6. The Informants have alleged that OP has abused its dominant position and imposed arbitrary and one sided conditions on its consumers through GSA. The Informants have stated that OP has incorporated anti-competitive clauses in GSA by way of which it is trying to force the Informants to purchase a specified quantity of natural gas from it each year for a period of twenty years, failing which it is raising arbitrary demand for shortfall by way of off-take under the 'take or pay' clause introduced in the GSA. The Informants have also alleged that OP has adopted anti-competitive practices like unfair and discriminatory pricing.

7. Based on the above averments, the Informants have prayed that the Commission may investigate into the matter and direct OP to waive off the demands raised under 'Pay if Not Taken Liability'. It has been further requested that the clauses of GSA be declared null and void being in contravention of the provisions of the Act. The Informants have also sought interim relief in the matter.

C. Nos. 55 & 56 of 2015 Page 5 of 12

8. The Commission has perused the material placed on record in the present two cases and heard the Informants as well as OP through their representatives on 13.08.2015.

9. As per the facts available on record, it appears that the Informants, industrial consumers belonging to the priority sector, are primarily aggrieved of the alleged unfair and discriminatory terms and conditions in the GSAs for supply of natural gas. Now the issue is whether the Commission can scrutinize the GSAs under the provisions of section 4 of the Act which were entered into prior to the provisions of section 4 of the Act were notified on 20.05.2009. In any case where the alleged abusive conduct took place prior to 20.05.2009, the provisions of section 4 of the Act are not applicable, unless its effect is continuing post 20.05.2009.

10. In the present case, it is apparent that some of the terms and conditions in the GSAs with respect to both the Informants are one sided and tilted in favour of OP. At the outset, the Commission would like to point out that the GSAs in question were executed prior the relevant provisions of the Act (i.e., sections 3 and 4) were notified.
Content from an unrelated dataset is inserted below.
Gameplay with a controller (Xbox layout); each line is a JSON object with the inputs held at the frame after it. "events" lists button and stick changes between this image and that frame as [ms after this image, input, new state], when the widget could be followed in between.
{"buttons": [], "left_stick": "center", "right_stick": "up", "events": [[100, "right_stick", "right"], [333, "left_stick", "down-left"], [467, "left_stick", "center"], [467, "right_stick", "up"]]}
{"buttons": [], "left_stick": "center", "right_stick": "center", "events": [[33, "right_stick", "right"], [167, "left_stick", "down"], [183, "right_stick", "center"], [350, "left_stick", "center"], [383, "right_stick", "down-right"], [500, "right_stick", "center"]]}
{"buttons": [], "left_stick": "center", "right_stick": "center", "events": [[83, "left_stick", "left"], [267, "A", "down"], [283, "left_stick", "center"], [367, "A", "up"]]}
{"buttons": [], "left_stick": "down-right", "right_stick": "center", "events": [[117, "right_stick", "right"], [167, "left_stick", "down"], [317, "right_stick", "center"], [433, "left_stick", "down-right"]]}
In case no. 55 of 2015, the GSA was entered into between GIPCL and OP on 12.02.2004 and was further renewed on 26.12.2008 alongwith certain modifications. In case no. 56 of 2015, GSA was entered between GSFCL and OP on 17.01.2004 and was further renewed on 26.12.2008 alongwith certain modifications. It may be noted that the two GSAs were evidently entered into before 20.05.2009. Therefore, provisions of the Act, being prospective in effect would not be applicable to the GSAs in present informations.

11. Further, the Informants have failed to provide any cogent evidence to highlight any anti-competitive conduct on part of the OP which occurred post 20.05.2009 i.e., after the provisions of sections 4 of the Act coming into force. However, considering that the said GSAs were entered into for a period of 20 years and are in existence at present, the Commission analysed the terms and conditions of both C. Nos. 55 & 56 of 2015 Page 6 of 12 the GSAs to gauge if they go against the principles of competition law as enshrined in the Act.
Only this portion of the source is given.